Le Pen e seu protegido incendiário, Jordan Bardella, apoiaram gastos públicos mais elevados para resolver questões que levaram ondas de eleitores ao partido Reunião Nacional, especialmente uma perda de poder de compra provocada pela alta inflação e custos de energia, e pela demanda por emprego. criação em áreas que foram devastadas pelas perdas industriais causadas pela globalização.

Macron procurou desempenhar o papel de líder europeu durante a invasão da Ucrânia pela Rússia, mas a Reunião Nacional tem cortejado assiduamente os eleitores, especialmente nas zonas rurais.

O partido de Le Pen venceu por larga margem neste fim de semana em lugares que perderam empregos devido à desindustrialização. A Reunião Nacional conquistou maiores audiências pelas suas promessas de reforçar o poder de compra, criar emprego através de um proteccionismo “inteligente” e proteger a França das políticas europeias que expandiram a globalização.

Macron tem tentado contrariar a ascensão do Rally Nacional, que se aproveitou do abrandamento económico, das questões de imigração e dos requisitos regulamentares impostos pela União Europeia para atrair eleitores desencantados.

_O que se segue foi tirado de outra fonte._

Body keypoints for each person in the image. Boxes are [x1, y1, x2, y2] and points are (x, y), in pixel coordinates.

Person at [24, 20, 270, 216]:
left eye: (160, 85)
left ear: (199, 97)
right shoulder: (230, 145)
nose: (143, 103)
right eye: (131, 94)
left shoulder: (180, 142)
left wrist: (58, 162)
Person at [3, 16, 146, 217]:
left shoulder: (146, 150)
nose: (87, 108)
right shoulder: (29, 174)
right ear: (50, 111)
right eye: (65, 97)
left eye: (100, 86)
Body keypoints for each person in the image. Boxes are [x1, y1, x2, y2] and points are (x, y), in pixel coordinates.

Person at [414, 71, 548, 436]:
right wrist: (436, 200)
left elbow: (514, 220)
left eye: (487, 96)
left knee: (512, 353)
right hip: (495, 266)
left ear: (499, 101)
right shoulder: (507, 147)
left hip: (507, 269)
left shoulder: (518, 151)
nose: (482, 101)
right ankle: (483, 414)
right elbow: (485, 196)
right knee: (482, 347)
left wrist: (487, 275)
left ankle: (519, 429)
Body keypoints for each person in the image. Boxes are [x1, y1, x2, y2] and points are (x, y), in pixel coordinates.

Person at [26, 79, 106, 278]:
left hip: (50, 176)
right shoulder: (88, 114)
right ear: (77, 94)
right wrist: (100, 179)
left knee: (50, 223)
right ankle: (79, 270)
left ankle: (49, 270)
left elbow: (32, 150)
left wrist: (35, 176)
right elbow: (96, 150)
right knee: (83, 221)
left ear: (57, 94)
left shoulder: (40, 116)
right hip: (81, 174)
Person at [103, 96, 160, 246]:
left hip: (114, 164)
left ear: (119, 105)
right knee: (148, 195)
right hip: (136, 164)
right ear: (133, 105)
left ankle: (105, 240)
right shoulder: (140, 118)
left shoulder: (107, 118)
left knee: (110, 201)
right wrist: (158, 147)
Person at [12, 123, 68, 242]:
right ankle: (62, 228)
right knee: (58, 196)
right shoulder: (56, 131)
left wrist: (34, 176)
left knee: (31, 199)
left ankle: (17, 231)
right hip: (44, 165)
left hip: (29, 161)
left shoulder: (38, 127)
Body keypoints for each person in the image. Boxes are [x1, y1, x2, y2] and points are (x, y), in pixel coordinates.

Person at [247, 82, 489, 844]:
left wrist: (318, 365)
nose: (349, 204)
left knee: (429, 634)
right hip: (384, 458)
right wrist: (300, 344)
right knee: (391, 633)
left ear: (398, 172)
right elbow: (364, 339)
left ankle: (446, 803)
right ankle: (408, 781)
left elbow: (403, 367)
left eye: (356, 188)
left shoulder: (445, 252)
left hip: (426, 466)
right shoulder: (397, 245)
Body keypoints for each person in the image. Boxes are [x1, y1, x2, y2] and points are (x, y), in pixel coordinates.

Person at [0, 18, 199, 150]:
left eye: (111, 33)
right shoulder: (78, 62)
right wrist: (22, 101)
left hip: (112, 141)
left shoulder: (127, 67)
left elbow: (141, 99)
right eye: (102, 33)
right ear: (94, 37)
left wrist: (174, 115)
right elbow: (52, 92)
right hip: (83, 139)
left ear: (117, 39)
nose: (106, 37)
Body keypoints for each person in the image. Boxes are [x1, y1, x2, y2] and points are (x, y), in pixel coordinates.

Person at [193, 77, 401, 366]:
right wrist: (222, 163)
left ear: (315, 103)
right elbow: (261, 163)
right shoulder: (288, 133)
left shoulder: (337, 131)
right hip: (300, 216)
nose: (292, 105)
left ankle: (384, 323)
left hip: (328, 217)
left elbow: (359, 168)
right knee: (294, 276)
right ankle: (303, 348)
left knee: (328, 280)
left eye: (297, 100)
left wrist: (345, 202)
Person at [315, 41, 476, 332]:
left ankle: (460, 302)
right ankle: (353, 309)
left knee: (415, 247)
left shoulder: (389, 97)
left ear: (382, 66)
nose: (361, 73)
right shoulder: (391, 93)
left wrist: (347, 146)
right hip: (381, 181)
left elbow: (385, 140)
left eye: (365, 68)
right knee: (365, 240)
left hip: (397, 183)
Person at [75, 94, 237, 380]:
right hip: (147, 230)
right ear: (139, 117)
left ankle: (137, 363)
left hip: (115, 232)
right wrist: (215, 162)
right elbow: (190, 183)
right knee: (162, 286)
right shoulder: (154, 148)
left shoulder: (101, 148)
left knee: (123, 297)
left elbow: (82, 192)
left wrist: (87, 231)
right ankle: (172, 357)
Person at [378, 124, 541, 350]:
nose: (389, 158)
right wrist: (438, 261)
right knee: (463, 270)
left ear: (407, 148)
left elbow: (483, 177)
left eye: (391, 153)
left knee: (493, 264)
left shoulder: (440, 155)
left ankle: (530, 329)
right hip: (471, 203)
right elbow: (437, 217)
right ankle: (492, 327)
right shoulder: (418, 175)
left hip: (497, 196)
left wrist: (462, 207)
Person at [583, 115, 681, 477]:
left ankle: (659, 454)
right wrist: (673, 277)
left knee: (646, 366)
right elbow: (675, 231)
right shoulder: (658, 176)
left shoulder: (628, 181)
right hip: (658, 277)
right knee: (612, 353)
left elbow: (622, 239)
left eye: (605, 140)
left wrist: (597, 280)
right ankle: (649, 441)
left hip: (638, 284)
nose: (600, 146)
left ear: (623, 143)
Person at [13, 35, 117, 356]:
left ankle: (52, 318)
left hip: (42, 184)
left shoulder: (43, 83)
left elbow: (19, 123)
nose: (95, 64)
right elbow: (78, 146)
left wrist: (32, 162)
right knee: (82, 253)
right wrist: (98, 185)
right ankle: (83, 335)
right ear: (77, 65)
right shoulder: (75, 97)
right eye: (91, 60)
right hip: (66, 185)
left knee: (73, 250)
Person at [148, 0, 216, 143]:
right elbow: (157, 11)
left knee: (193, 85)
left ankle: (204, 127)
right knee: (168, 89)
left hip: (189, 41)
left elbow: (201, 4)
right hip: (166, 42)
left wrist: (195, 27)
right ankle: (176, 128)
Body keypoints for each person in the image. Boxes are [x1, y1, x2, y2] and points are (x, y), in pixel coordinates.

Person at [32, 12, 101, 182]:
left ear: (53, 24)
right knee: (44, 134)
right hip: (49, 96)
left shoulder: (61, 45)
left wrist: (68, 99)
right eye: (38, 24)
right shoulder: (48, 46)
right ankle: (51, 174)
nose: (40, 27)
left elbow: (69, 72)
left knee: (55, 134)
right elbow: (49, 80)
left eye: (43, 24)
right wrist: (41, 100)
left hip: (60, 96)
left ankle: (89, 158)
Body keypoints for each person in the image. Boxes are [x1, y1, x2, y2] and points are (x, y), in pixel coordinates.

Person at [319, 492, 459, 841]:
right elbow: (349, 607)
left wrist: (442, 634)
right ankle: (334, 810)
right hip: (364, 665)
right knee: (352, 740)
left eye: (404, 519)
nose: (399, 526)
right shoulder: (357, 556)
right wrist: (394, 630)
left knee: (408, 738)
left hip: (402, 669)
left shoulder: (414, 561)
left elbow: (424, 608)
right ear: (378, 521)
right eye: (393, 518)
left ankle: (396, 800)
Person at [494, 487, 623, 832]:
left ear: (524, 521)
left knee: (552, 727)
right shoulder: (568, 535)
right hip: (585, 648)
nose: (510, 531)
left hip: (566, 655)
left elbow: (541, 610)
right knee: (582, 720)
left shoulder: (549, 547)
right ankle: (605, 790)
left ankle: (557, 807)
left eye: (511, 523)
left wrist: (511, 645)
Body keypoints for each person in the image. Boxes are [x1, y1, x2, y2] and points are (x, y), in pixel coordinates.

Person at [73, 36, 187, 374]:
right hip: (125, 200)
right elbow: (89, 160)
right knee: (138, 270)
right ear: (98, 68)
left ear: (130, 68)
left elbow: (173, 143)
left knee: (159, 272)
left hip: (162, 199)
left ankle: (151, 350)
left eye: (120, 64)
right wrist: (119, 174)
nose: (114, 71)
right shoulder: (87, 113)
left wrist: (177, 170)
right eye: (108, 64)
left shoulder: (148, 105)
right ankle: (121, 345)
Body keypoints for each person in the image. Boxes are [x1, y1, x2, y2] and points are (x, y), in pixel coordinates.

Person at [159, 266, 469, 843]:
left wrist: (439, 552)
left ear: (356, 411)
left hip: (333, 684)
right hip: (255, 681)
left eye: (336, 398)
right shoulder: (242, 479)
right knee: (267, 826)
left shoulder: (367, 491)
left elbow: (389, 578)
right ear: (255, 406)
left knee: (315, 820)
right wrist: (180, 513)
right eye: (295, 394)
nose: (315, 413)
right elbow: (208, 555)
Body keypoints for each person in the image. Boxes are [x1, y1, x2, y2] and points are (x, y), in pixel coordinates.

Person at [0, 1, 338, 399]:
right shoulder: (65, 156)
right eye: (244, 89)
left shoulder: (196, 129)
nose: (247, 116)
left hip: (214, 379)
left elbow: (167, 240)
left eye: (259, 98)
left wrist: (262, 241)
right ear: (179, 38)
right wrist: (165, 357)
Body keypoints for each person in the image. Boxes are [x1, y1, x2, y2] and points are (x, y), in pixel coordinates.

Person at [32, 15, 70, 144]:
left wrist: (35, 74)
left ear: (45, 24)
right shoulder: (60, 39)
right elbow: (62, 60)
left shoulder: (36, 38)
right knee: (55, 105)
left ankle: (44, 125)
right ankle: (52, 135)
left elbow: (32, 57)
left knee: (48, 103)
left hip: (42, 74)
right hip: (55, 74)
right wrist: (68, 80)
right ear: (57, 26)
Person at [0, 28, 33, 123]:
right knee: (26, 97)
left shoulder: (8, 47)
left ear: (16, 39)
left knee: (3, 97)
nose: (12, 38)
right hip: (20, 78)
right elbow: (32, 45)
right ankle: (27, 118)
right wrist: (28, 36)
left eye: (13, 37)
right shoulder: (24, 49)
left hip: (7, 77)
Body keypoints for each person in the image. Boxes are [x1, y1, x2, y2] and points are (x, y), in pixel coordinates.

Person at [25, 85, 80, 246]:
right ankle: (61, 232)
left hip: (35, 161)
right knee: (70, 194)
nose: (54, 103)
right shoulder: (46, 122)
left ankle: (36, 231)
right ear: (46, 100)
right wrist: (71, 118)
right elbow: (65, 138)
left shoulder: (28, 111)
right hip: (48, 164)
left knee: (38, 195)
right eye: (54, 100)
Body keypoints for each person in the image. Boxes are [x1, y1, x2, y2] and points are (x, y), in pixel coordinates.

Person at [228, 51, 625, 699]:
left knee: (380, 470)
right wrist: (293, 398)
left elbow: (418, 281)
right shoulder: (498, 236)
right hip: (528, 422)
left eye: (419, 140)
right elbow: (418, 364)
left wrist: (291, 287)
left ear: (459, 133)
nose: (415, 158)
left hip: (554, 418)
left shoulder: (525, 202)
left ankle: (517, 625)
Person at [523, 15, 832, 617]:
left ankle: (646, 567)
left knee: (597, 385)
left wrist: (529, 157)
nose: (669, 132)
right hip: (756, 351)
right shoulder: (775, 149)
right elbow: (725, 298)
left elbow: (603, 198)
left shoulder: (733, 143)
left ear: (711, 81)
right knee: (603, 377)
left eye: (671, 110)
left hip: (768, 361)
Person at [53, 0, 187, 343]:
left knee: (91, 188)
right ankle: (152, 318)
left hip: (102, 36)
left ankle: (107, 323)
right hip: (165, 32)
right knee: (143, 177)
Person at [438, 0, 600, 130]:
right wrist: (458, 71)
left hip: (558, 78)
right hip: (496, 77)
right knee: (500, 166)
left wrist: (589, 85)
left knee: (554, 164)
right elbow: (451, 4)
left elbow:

Agora, a meio do seu segundo mandato, Macron procurou mostrar que estava a levar a França de volta aos negócios, melhorando a sua imagem especialmente junto dos investidores estrangeiros. Reformulou o rígido código laboral francês para tornar mais fácil às empresas contratar e despedir e está a racionalizar o generoso sistema de desemprego francês.

Está também a supervisionar um enorme programa de industrialização subsidiada que atraiu centenas de milhares de milhões de euros em compromissos de empresas multinacionais. Estas incluem a criação de quatro grandes fábricas de baterias para carros eléctricos no norte de França e uma indústria farmacêutica reforçada com novos investimentos da Pfizer e da Novo Nordisk, que irão expandir a produção dos seus populares medicamentos para perda de peso Ozempic e Wegovy.

No mês passado, Macron recebeu centenas de executivos-chefes globais no Palácio de Versalhes para uma conferência anual de negócios que atraiu grandes novas promessas, incluindo um investimento de 4 bilhões de euros da Microsoft para um novo data center no leste da França.

Mesmo assim, a desaceleração económica da França tem sido perceptível, especialmente para os eleitores que optaram pelo partido da Sra. Le Pen. Muitos sentem que a desigualdade aumentou, em vez de diminuir, como prometeu Macron, nos sete anos desde que assumiu o cargo.